In [250]:
import nltk
from nltk.stem import PorterStemmer, WordNetLemmatizer, SnowballStemmer, LancasterStemmer
from nltk.tokenize import word_tokenize
import random
from nltk.corpus import stopwords
from nltk.corpus import wordnet
import re
from gensim.models import Word2Vec
from sklearn.metrics.pairwise import cosine_similarity
from nltk.metrics import edit_distance
import numpy as np
import pandas as pd
import kagglehub

nltk.download('stopwords')
nltk.download('punkt_tab')
nltk.download('wordnet')

stop_words = set(stopwords.words('english'))

[nltk_data] Downloading package stopwords to
[nltk_data]     /Users/anapetrova/nltk_data...
[nltk_data]   Package stopwords is already up-to-date!
[nltk_data] Downloading package punkt_tab to
[nltk_data]     /Users/anapetrova/nltk_data...
[nltk_data]   Package punkt_tab is already up-to-date!
[nltk_data] Downloading package wordnet to
[nltk_data]     /Users/anapetrova/nltk_data...
[nltk_data]   Package wordnet is already up-to-date!


In [251]:
emojis_dataset = pd.read_csv("./emojis.csv")
emojis_dataset = emojis_dataset[["Representation", "Name"]]
emojis_dataset

Unnamed: 0,Representation,Name
0,🎃,jack-o-lantern
1,🎄,Christmas tree
2,🎆,fireworks
3,🎇,sparkler
4,🧨,firecracker
...,...,...
4585,☄️,comet
4586,☄,comet
4587,🔥,fire
4588,💧,droplet


In [252]:
def pre_process(sentence) -> list[str]:
  sentence = sentence.lower()
  clean_sent = re.sub(r'[^\w\s]', '', sentence)
  tokens = word_tokenize(clean_sent)

• [SOURCE MATERIAL]
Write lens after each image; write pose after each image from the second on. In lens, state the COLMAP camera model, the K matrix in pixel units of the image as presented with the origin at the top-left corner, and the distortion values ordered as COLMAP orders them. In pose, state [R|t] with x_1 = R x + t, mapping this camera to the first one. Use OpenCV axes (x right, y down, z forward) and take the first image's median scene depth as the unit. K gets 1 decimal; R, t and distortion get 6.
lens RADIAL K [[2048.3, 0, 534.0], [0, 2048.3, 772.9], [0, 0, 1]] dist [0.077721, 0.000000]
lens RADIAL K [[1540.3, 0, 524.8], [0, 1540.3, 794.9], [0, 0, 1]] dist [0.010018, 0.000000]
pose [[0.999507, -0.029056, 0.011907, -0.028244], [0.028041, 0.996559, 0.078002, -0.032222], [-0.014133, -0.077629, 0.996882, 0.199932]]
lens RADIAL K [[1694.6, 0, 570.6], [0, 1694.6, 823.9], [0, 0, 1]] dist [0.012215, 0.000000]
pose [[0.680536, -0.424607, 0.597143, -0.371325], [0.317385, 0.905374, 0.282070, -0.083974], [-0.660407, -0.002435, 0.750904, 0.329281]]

* * *

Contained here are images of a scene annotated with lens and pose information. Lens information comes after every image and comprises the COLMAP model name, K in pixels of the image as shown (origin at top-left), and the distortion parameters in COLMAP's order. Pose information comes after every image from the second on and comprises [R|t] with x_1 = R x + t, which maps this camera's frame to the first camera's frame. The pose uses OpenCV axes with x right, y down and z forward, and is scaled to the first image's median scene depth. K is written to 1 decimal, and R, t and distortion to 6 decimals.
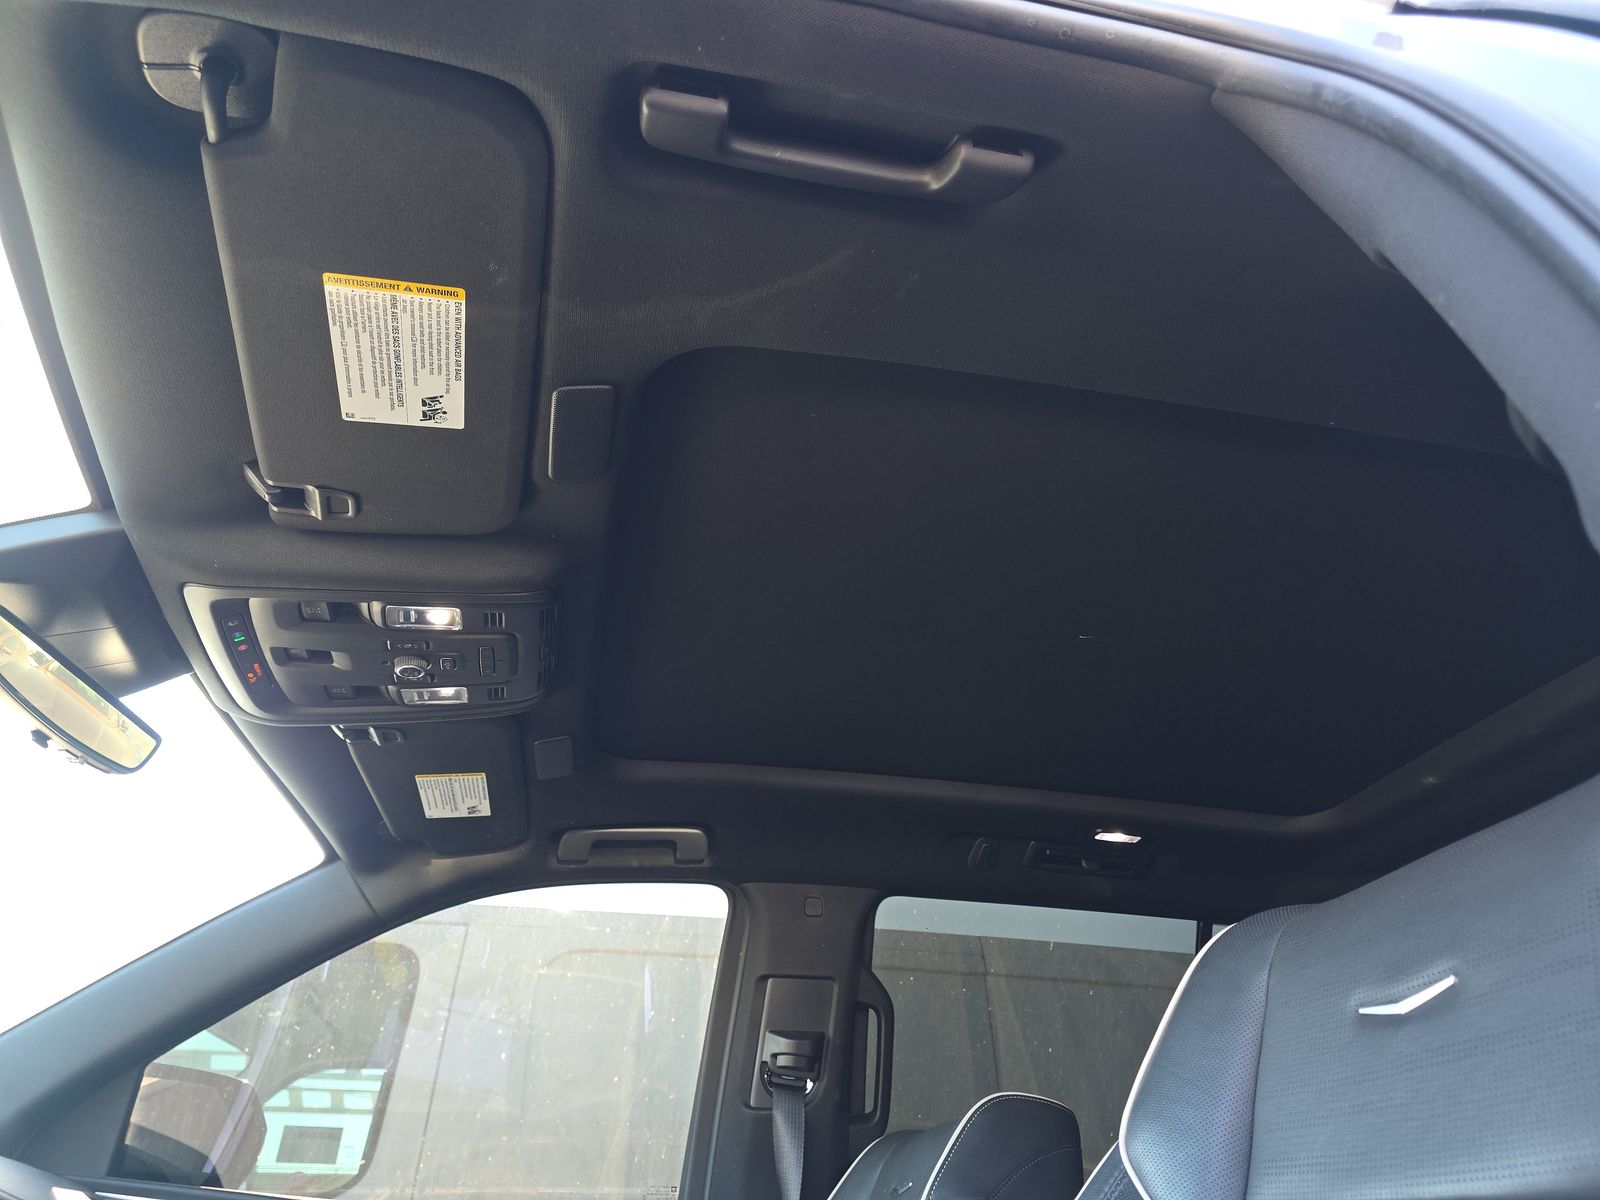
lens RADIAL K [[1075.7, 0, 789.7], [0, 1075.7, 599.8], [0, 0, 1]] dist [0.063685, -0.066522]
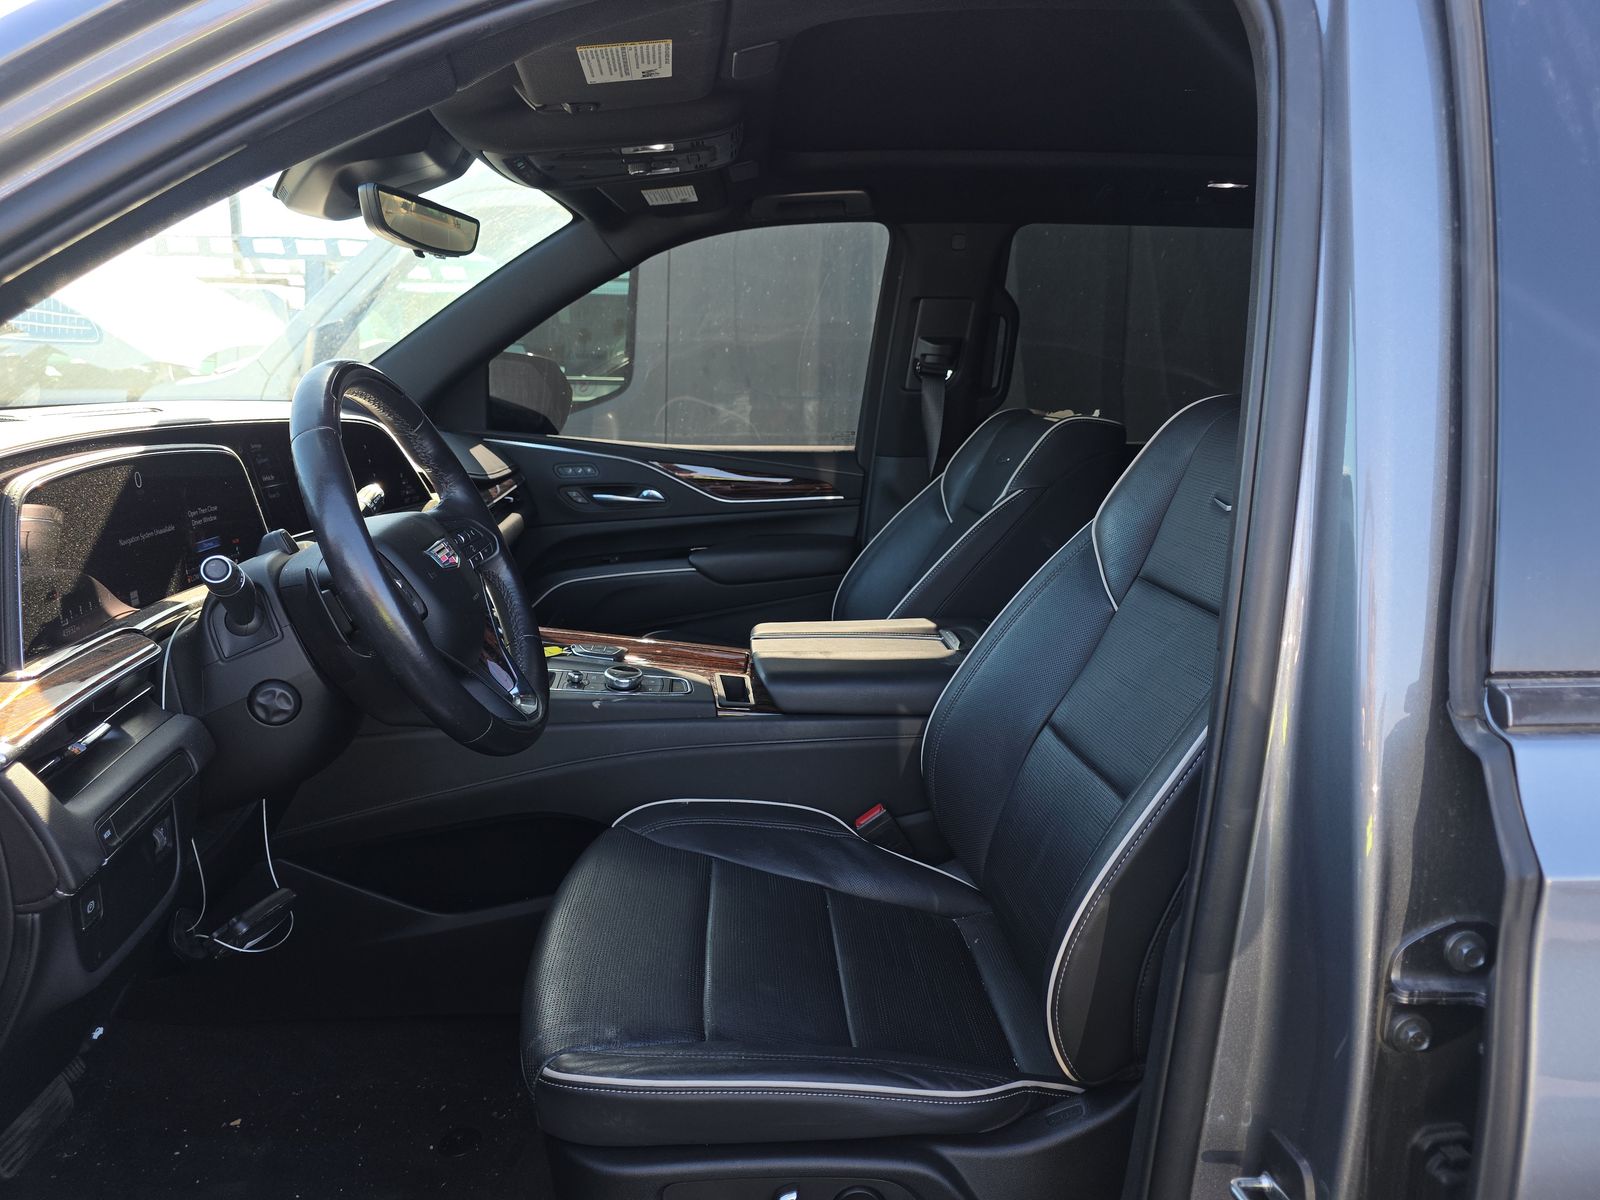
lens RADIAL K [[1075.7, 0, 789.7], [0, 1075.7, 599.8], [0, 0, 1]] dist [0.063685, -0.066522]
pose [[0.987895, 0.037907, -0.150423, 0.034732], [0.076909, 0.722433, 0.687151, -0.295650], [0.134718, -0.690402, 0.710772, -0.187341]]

• [QUESTIONS TO ANSWER]
A – Retype the part of the NLTK notebook from "nltk.download('wordnet')" to "punkt_tab is already up-to-date!".
B – In the NLTK notebook, which two columns of emojis.csv are kept?
C – Carry on the NLTK notebook from its last line.
The records have no connection to the NLTK notebook.

• [OUTPUTS BY TASK]
A –
nltk.download('wordnet')

stop_words = set(stopwords.words('english'))

[nltk_data] Downloading package stopwords to
[nltk_data]     /Users/anapetrova/nltk_data...
[nltk_data]   Package stopwords is already up-to-date!
[nltk_data] Downloading package punkt_tab to
[nltk_data]     /Users/anapetrova/nltk_data...
[nltk_data]   Package punkt_tab is already up-to-date!

B – Representation and Name.

C –
  tokens = [t for t in tokens if t not in stop_words]
  return tokens

In [253]:
emojis_dataset = emojis_dataset[["Representation", "Name"]]
emojis_dataset["cleaned_text"] = emojis_dataset["Name"].apply(pre_process)
emojis_dataset

Unnamed: 0,Representation,Name,cleaned_text
0,🎃,jack-o-lantern,[jackolantern]
1,🎄,Christmas tree,"[christmas, tree]"
2,🎆,fireworks,[fireworks]
3,🎇,sparkler,[sparkler]
4,🧨,firecracker,[firecracker]
...,...,...,...
4585,☄️,comet,[comet]
4586,☄,comet,[comet]
4587,🔥,fire,[fire]
4588,💧,droplet,[droplet]


In [254]:
def get_hypernyms(word) -> list[str]:
    hypernyms = set()
    for syn in wordnet.synsets(word):
        for hypernym in syn.hypernyms():
            for lemma in hypernym.lemmas():
                hypernyms.add(lemma.name())
    return hypernyms

In [255]:
def find_synonym_words(wordx):
    keep = []
    synsets = wordnet.synsets(wordx, lang='eng')
    for synset in synsets:
        word = synset.name().split(".")[0]
        if word not in keep:
            keep.append(word)
    return keep

In [256]:
def get_best_matching_emoji(word, emoji_dataset, threshold=0.6):
    best_emoji = None
    best_similarity = 0

    word_synsets = wordnet.synsets(word)

    if not word_synsets:
        return None, 0
    
    emoji_dict = {row["Representation"]: row["cleaned_text"] for _, row in emoji_dataset.iterrows()}
    
    for emoji, emoji_names in emoji_dict.items():
        for emoji_name in emoji_names:
            emoji_name_synsets = wordnet.synsets(emoji_name)

            if not emoji_name_synsets:
                continue

            w_synset = word_synsets[0]
            e_synset = emoji_name_synsets[0]

            w_synset
            e_synset

            similarity = w_synset.path_similarity(e_synset)
            if similarity and similarity > best_similarity:
                best_similarity = similarity
                best_emoji = emoji

    return (best_emoji, best_similarity) if best_similarity >= threshold else (None, best_similarity)


In [257]:
def replace_with_emoji(sentence, emoji_dataset, threshold = 0.6) -> tuple[str, dict]:
    tokens = word_tokenize(sentence)
    modified_tokens = []
    similarities = {}

    for token in tokens:
        pre_processed_token = pre_process(token)

        if not pre_processed_token:
            modified_tokens.append(token)
            continue

        best_emoji, best_similarity = get_best_matching_emoji(pre_processed_token[0], emoji_dataset, threshold)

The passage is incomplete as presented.